Participants progressed through four different levels of treatment.

  • Step 1: All participants received flexible-dose citalopram. If in remission, enter 12-month naturalistic follow up. If no remission, proceed to step 2.
  • Step 2: 3 augmentation strategies (citalopram + bupropion; citalopram + buspirone; citalopram + CBT) and 4 switch strategies (buproprion, sertraline, venlafaxine, CBT). If in remission, enter 12-month naturalistic follow up. If no remission, proceed to step 3.
  • Step 3: 2 augmentation strategies (lithium or triiodothyronine [T3]) and 2 switch strategies (nortriptyline, mirtazapine). If in remission, enter 12-month naturalistic follow up. If no remission, proceed to step 4.
  • Step 4: randomized to treatment with either tranylcypromine or combination venlafaxine XR and mirtazapine.

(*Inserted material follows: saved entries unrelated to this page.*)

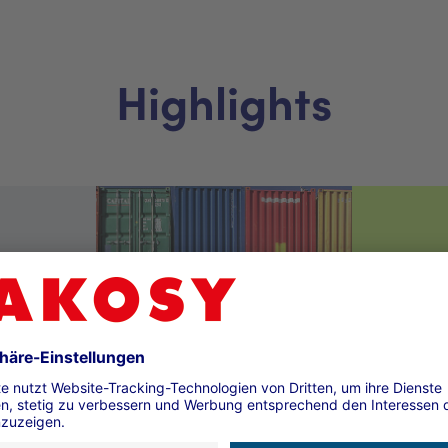
Highlights
 Zoll-
Elektronische
wicklung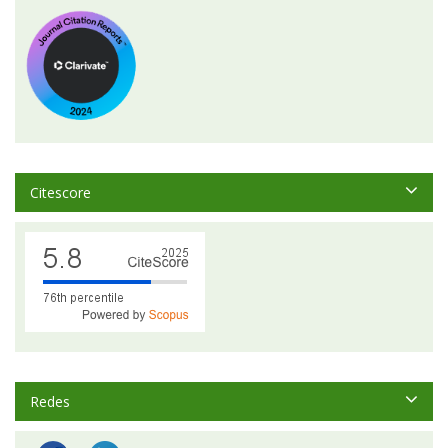
Citescore
Redes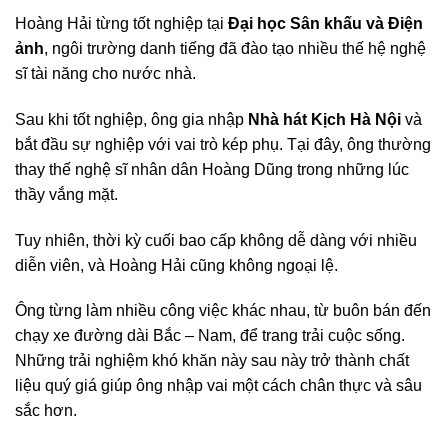
Hoàng Hải từng tốt nghiệp tại
Đại học Sân khấu và Điện
ảnh
, ngôi trường danh tiếng đã đào tạo nhiều thế hệ nghệ
sĩ tài năng cho nước nhà.
Sau khi tốt nghiệp, ông gia nhập
Nhà hát Kịch Hà Nội
và
bắt đầu sự nghiệp với vai trò kép phụ. Tại đây, ông thường
thay thế nghệ sĩ nhân dân Hoàng Dũng trong những lúc
thầy vắng mặt.
Tuy nhiên, thời kỳ cuối bao cấp không dễ dàng với nhiều
diễn viên, và Hoàng Hải cũng không ngoại lệ.
Ông từng làm nhiều công việc khác nhau, từ buôn bán đến
chạy xe đường dài Bắc – Nam, để trang trải cuộc sống.
Những trải nghiệm khó khăn này sau này trở thành chất
liệu quý giá giúp ông nhập vai một cách chân thực và sâu
sắc hơn.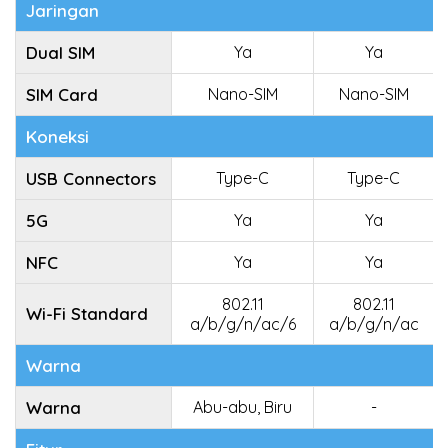
Jaringan
Dual SIM
Ya
Ya
SIM Card
Nano-SIM
Nano-SIM
Koneksi
USB Connectors
Type-C
Type-C
5G
Ya
Ya
NFC
Ya
Ya
802.11
802.11
Wi-Fi Standard
a/b/g/n/ac/6
a/b/g/n/ac
Warna
Warna
Abu-abu, Biru
-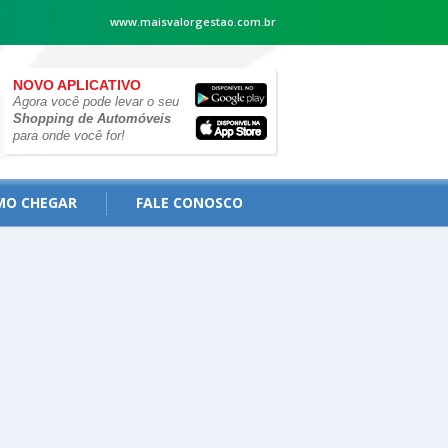
www.maisvalorgestao.com.br
NOVO APLICATIVO
Agora você pode levar o seu
Shopping de Automóveis
para onde você for!
MO CHEGAR
FALE CONOSCO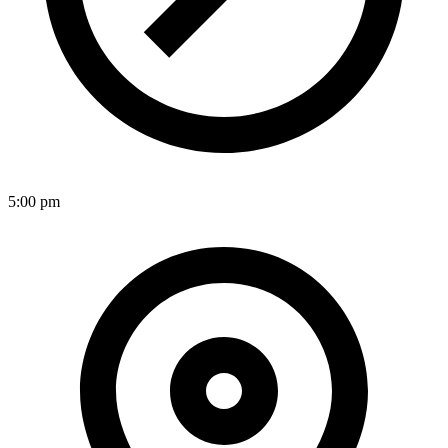
5:00 pm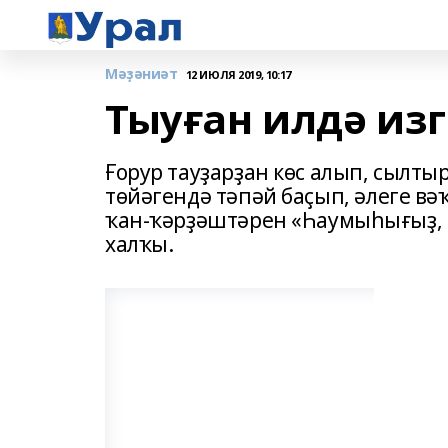
Мәҙәниәт
12 ИЮЛЯ 2019, 10:17
Тыуған илдә изг
Ғорур тауҙарҙан көс алып, сылты
төйәгендә тәпәй баҫып, әлеге в
ҡан-ҡәрҙәштәрен «Һаумыһығыҙ,
халҡы.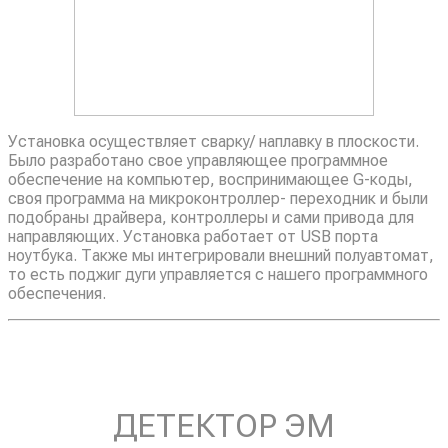
Установка осуществляет сварку/ наплавку в плоскости.
Было разработано свое управляющее программное
обеспечение на компьютер, воспринимающее G-коды,
своя программа на микроконтроллер- переходник и были
подобраны драйвера, контроллеры и сами привода для
направляющих. Установка работает от USB порта
ноутбука. Также мы интегрировали внешний полуавтомат,
то есть поджиг дуги управляется с нашего программного
обеспечения.
ДЕТЕКТОР ЭМ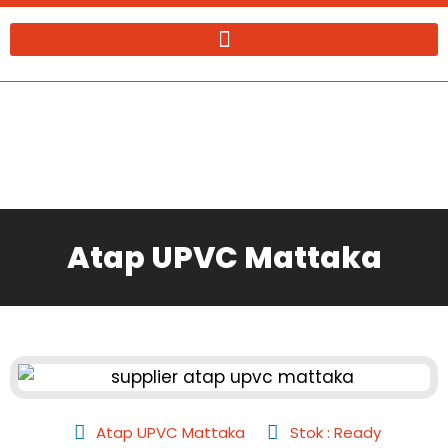
Lewati
ke
konten
Atap UPVC Mattaka
Atap UPVC Mattaka
Stok : Ready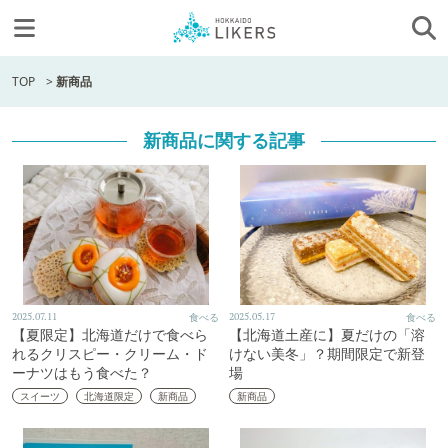
TOP
>
新商品
新商品に関する記事
2025.07.11
食べる
2025.05.17
食べる
【夏限定】北海道だけで食べら
【北海道土産に】夏だけの「溶
れるクリスピー・クリーム・ド
けない美冬」？期間限定で新登
ーナツはもう食べた？
場
スイーツ
北海道限定
新商品
新商品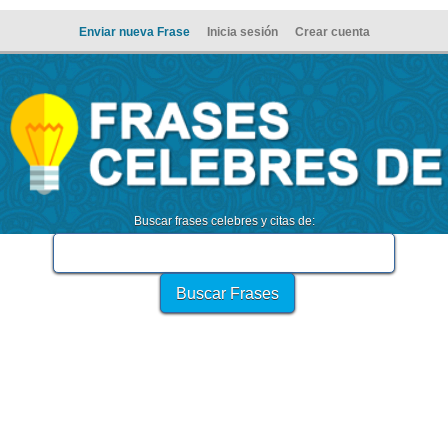
Enviar nueva Frase
Inicia sesión
Crear cuenta
Buscar frases celebres y citas de: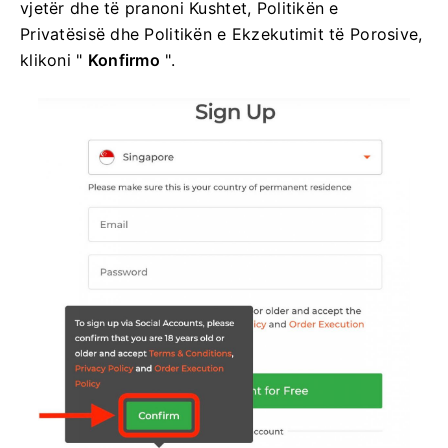
vjetër dhe të pranoni Kushtet, Politikën e
Privatësisë dhe Politikën e Ekzekutimit të Porosive,
klikoni "
Konfirmo
".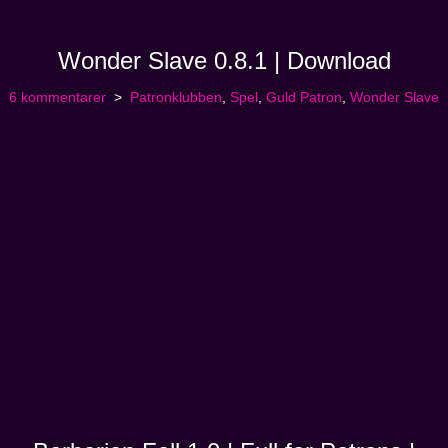
Wonder Slave 0.8.1 | Download
6 kommentarer
Patronklubben
,
Spel
,
Guld Patron
,
Wonder Slave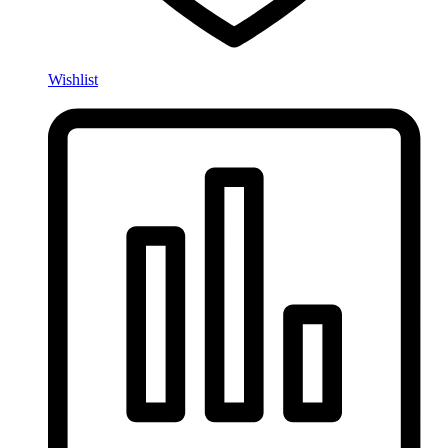
Wishlist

Comparisons are level 1 vs. level 2 vs. level 3 vs. level 4.

Primary Outcome

Depression remission by QIDS-SR16 score
Step 1: 36.8% (higher remission rate than those in step 2; P<0.001)
Step 2: 30.6% (higher remission rate than those in step 3; P<0.001)
Step 3: 13.7%
Step 4: 13%

Secondary Outcomes

Response measured by clinician and patient self-report
Step 1: 48.6%
Step 2: 28.5%
Step 3: 16.8%
Step 4: 16.3%


  • Open label
  • Secondary outcomes were based heavily on patient report
  • Patients in psychotherapy had to pay some of it themselves
  • No placebo[3]


  • National Institute of Mental Health (NIMH)
  • No direct funding from pharmaceutical companies. Medications that were not available in generic form were provided to patients at no cost from the patent-holding company.